What Students will do
Students will create model “protocells”, i.e. self-assembled lipid bilayer vesicles; these fatty-acid compartments are considered by many to be one of the first steps towards the formation of living cells. Students will then expose their protocells to different hot spring conditions, i.e. mineral grains, salts, high temperatures and acidic environments, imaging these systems using research-level microscopes and learning how to perform quantitative image analysis. Based on their research, students will learn more about what factors support and hinder protocell formation in hot spring environments, thus helping scientists answer the question; how did life emerge?
- Basic (Year 10) understanding of chemistry and biology, and a passion for exploring the universe!
Areas of Student Interest
- Origins of Life
Lead Academic: Dr Anna Wang - Scientia Senior Lecturer, School of Chemistry
Anna leads a research group that works at the intersection of physics, chemistry, materials science, to answer questions about soft matter. Soft matter is everything that deforms easily - cell membranes, cream, gels - because internally, the components are held together by weak bonds (on the order of kT).

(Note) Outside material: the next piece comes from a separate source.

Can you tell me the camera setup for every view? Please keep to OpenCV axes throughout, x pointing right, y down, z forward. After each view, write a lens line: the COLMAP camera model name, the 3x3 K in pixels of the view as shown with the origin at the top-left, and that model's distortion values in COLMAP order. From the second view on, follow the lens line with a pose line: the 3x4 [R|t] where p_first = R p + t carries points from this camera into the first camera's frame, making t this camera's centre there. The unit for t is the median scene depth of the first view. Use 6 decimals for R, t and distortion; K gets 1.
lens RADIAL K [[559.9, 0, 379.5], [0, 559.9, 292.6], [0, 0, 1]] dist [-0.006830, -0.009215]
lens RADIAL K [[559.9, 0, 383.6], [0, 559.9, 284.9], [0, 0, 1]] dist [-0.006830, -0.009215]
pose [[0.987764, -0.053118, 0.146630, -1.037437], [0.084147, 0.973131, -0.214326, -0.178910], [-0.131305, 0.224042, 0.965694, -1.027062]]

Studying soft matter can not only give us insight into the science of the everyday, from personal care products in the bathroom to the microfoams in our cappuccinos, but can also shed light on basic science like the principles behind self-assembly, living organisms, and how cell-based life started on Earth.

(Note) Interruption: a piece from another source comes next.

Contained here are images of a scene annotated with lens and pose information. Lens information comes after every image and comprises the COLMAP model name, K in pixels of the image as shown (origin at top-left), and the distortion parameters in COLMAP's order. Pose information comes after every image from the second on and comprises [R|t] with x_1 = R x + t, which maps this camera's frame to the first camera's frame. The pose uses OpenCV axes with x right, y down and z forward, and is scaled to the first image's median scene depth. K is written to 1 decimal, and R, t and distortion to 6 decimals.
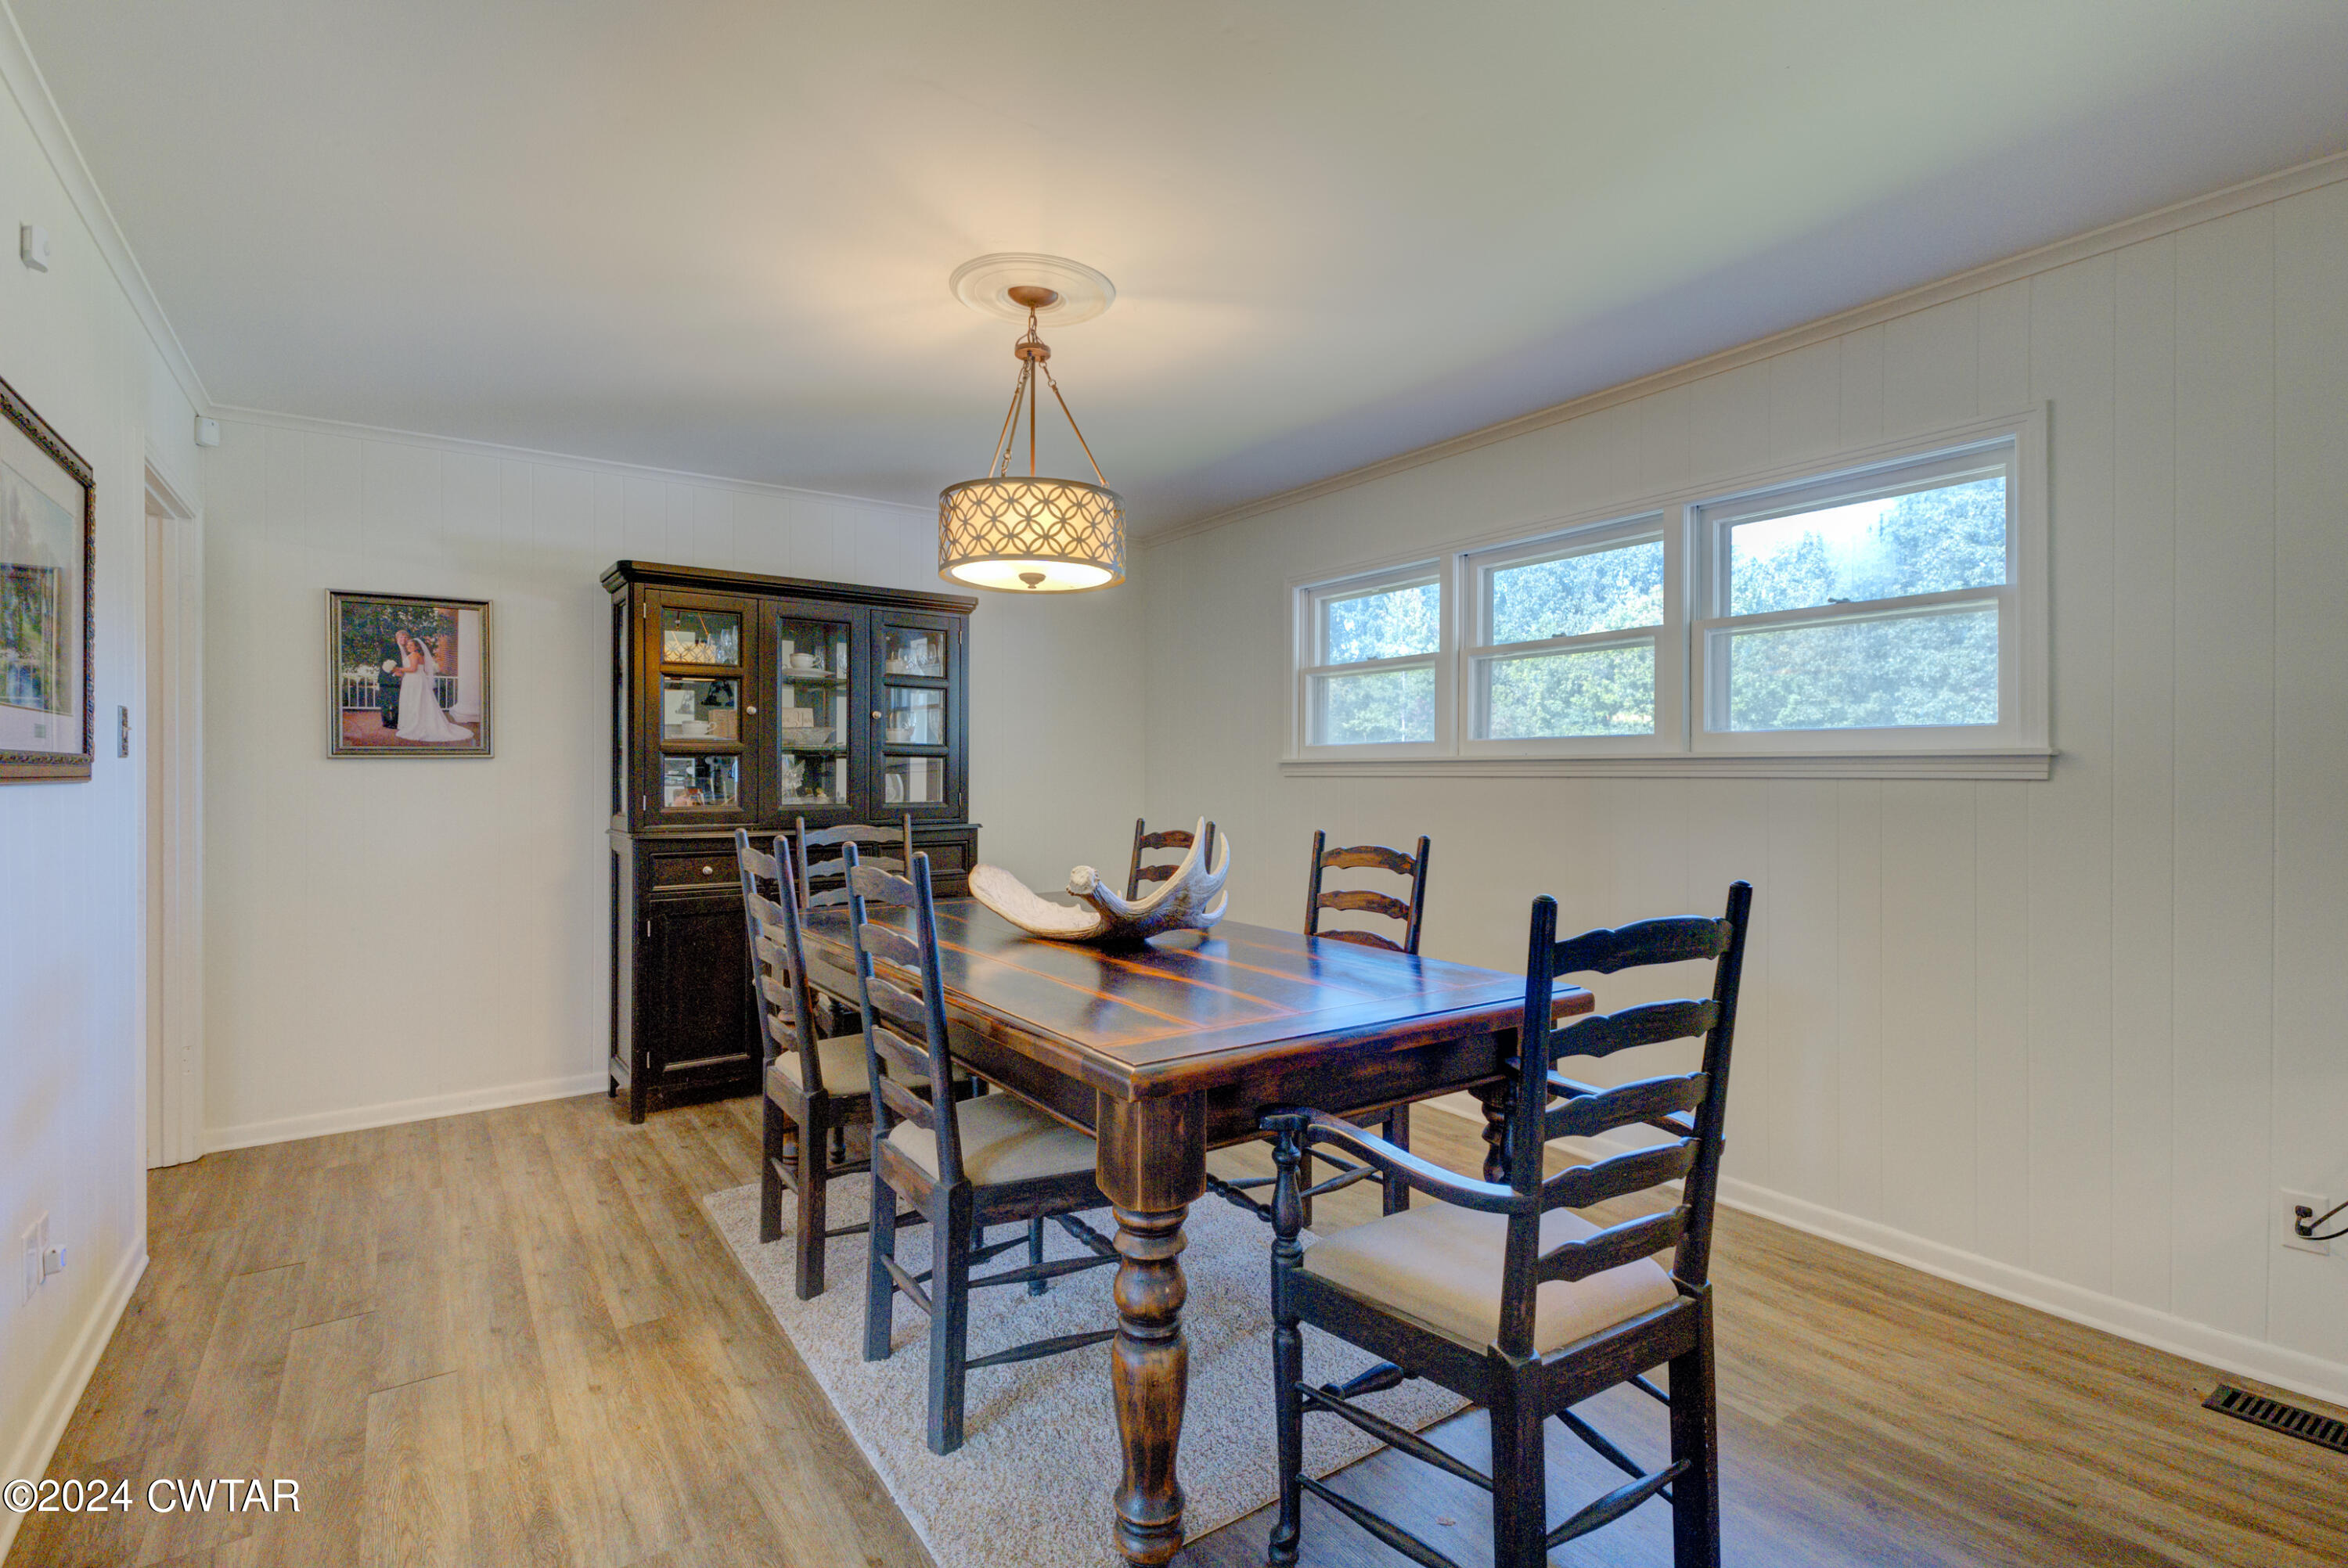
lens RADIAL K [[1122.3, 0, 1169.5], [0, 1122.3, 781.7], [0, 0, 1]] dist [0.001778, 0.000131]
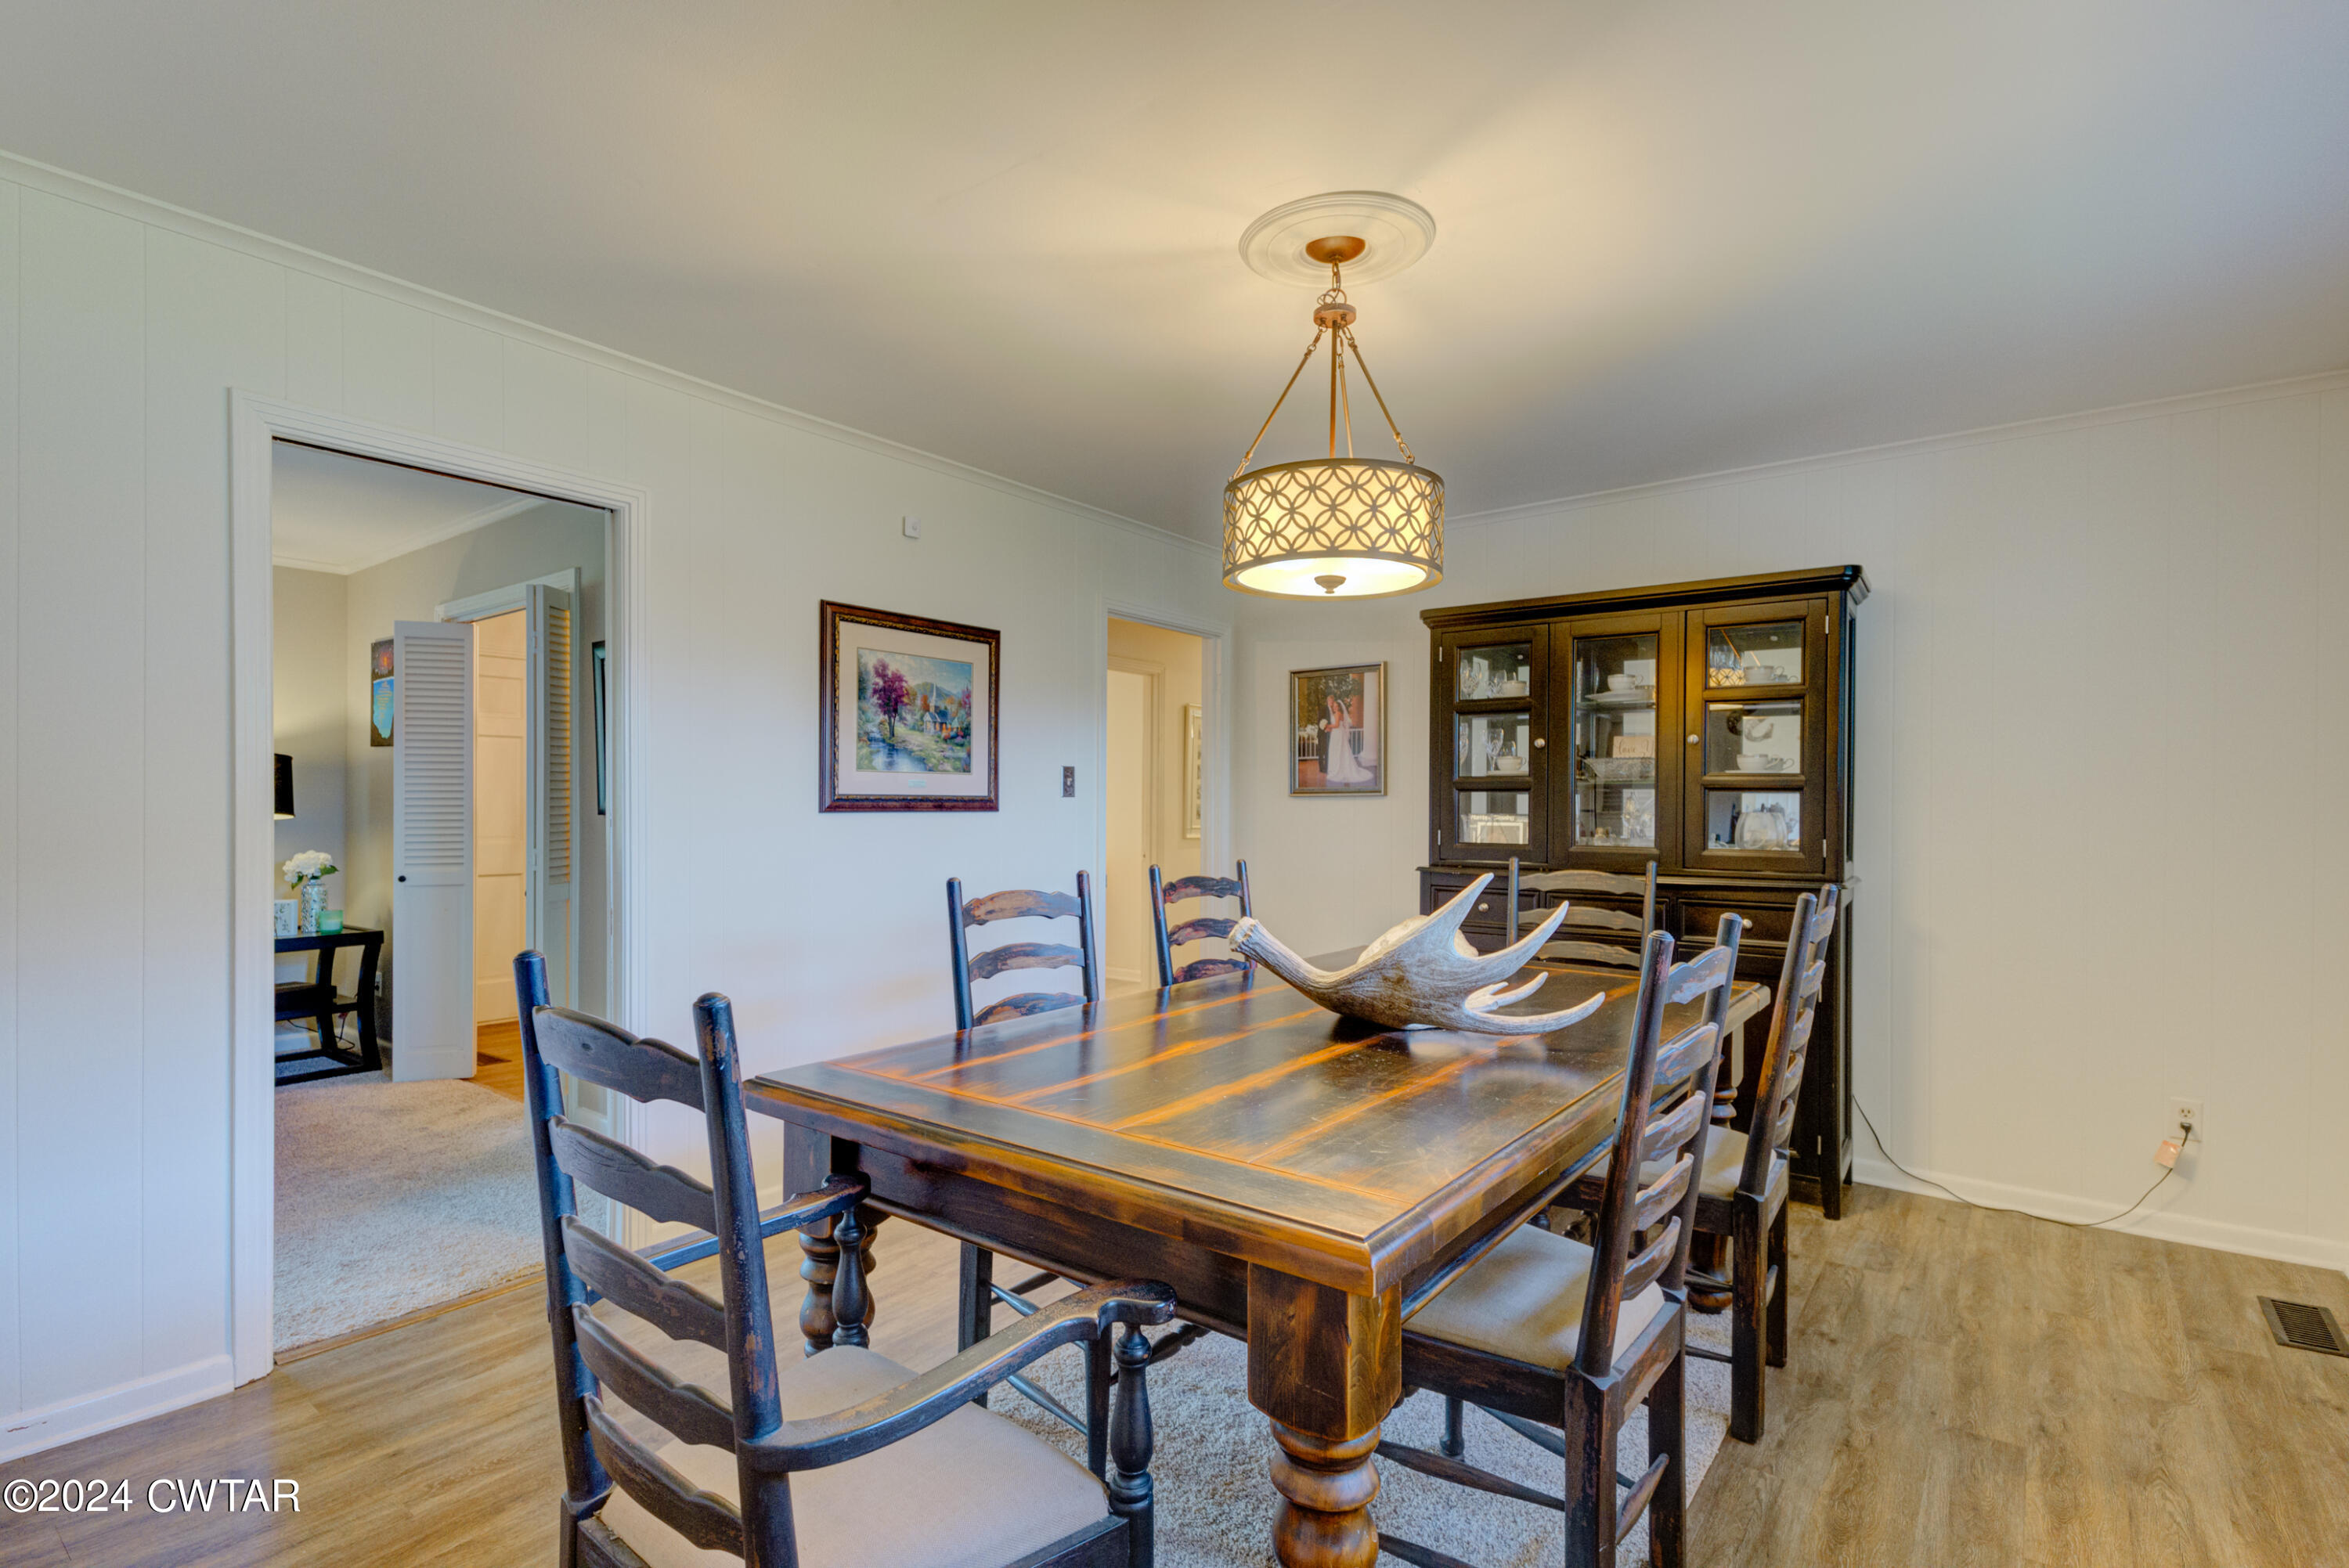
lens RADIAL K [[1122.9, 0, 1170.0], [0, 1122.9, 781.7], [0, 0, 1]] dist [0.001778, 0.000131]
pose [[0.311480, -0.019339, -0.950056, 0.463398], [-0.015773, 0.999550, -0.025518, -0.002426], [0.950122, 0.022934, 0.311035, 0.444293]]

Mentor: Luke Stellar - School of Biological, Earth and Environmental Science
Luke Steller is a science communicator and PhD student at the Australian Centre for Astrobiology, UNSW. His research focuses on understanding how life formed on Earth, through studying ancient and modern hot springs.
Outside of his research Luke explores all things creative (to limited results), including dancing, basket weaving. He is currently attempting to write a (very bad) stand up comedy show about science.
Mentor: Lauren Lowe - School of Chemistry
Lauren Lowe is a PhD student in the School of Chemistry at UNSW Sydney. Her research involves regulating the nutrient flow of model primitive and synthetic cells to better understand how cellular life emerged on Earth.
Lauren developed a general love for science while at school and really enjoys the multidisciplinary nature of her research. In her spare time, she enjoys playing softball and spending time reading what some might consider to be too many fantasy novels.